The RNA-seq transcriptome details of pediatric AML patients, as well as the corresponding clinical information, were extracted from Therapeutically Applicable Research to Generate Effective Treatments (TARGET) database (https://ocg.cancer.gov/programs/target) as a training set. A testing set for validation mainly includes all information of AML patients downloaded from Gene Expression Omnibus (GEO) online database (https://www.ncbi.nlm.nih.gov/geo/query/acc.cgi?acc=GSE37642)72. The corresponding information was shown in Supplementary Tables 4, 5. Information of AML patients downloaded from The Cancer Genome Atlas (TCGA) database (https://www.cancer.gov/tcga) was also used as an external validation. The heat maps based on the data of these databases were generated by using R software (version 3.6.2), which was downloaded online (https://www.r-project.org/).

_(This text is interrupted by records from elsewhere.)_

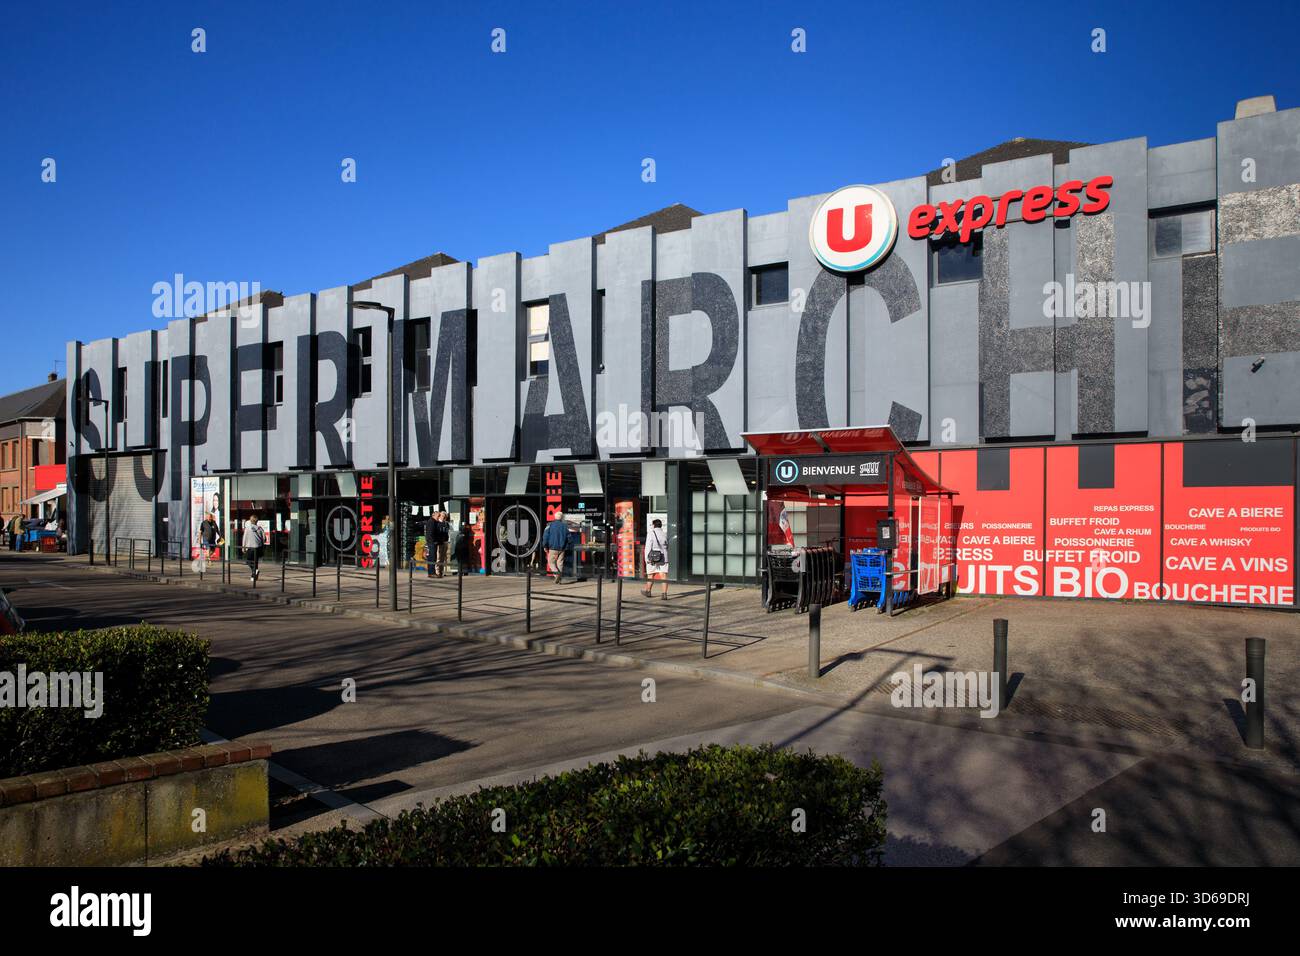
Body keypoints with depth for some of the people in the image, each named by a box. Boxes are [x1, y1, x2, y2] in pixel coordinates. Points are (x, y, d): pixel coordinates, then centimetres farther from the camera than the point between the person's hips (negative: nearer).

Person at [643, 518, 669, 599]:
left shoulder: (651, 534, -5)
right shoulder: (665, 535, 8)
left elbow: (648, 547, -9)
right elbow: (667, 547, 10)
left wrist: (647, 559, -6)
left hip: (653, 558, -3)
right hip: (664, 558, 3)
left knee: (651, 575, 12)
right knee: (664, 576, -3)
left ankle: (648, 591, 28)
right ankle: (665, 593, -11)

Analysis of integration of protein–protein interaction (PPI) network

We built a network of protein–protein interaction (PPI) using the STRING database to explore the interaction relationships of the primary ones of those hypoxia-associated genes, which were downloaded from Gene Set Enrichment Analysis (hallmark-hypoxia). Then we calculated the numbers of interconnections using the Network Analyzer plug-in and labeled them as node degree. The hypoxia-related genes were ranked in descending order according to their node degree. The top 150 genes were chosen as the candidate hypoxia associated genes in childhood AML.

Estimation of immune cell type fractions

An analytical tool, CIBERSORT, uses gene expression data to estimate the abundances of cell types in a mixed cell population. A leukocyte gene signature matrix known as LM22 in CIBERSORT, which contains 547 genes, was utilized to identify 22 types of immune cells73, which mainly includes tumor-associated macrophages (TAMs), resting dendritic cells, neutrophils and so on. The fractions of immune cell types between two groups with different hypoxia risk scores were estimated using CIBERSORT.

Survival analysis and development of a risk model

The survival package and the survminer package for Kaplan–Meier analyses were used to compare overall survival (OS) between the two hypoxia risk groups, while the results of Kaplan–Meier analyses in Supplementary Fig. 1 were generated by a specific online website for pediatric cancers (http://pedtranscriptome.org/). Then, we used univariable Cox regression analysis to identify the genes related with hypoxia, which were significantly associated with OS and might serve as candidate prognostic indicators in AML. Next, multivariate Cox analysis was carried out to further achieve the coefficients of the identified genes. The formula of the risk score was next constructed as followed: risk score = \(\sum_{\text{i=1}}^{{\rm n}}{\text{Coe}}{(}{\text{i}}{) }\times \text{Exp}{(}{\text{i}}{)}\). In this risk score, n meant four, while the Coe(i) represented the multivariable Cox regression coefficients of the four identified hypoxia genes, and Exp(i) was their corresponding expression level. After calculating the risk score of each AML sample according to the risk model, we chose the median value as the cutoff, based on which the AML samples were divided into the high-risk group and the low-risk group. The information of two hypoxia risk groups in two databases were shown in Supplementary Table 6. To verify the accuracy and effectiveness of the developed risk model in predicting OS of AML patients, ROC curves were generated.

Data of gene set enrichment analysis (GSEA)

We identified the meaningful difference of gene set between two groups with different hypoxia risks in the enrichment of the Molecular Signatures Database (MSigDB) collection (h.all.v7.4.symbols.gmt) using GSEA74,75, which was downloaded online (http://www.gsea-msigdb.org/gsea/index.jsp). For each analysis, the permutations of gene set were all performed 1,000 times. The KEGG pathways enrichment analyses were also done by using the GSEA software75,76. Besides, the phenotype label was then used to serve as a risk score.

Consent for publication

All listed authors took part actively in the research and read and approved the manuscript submitted.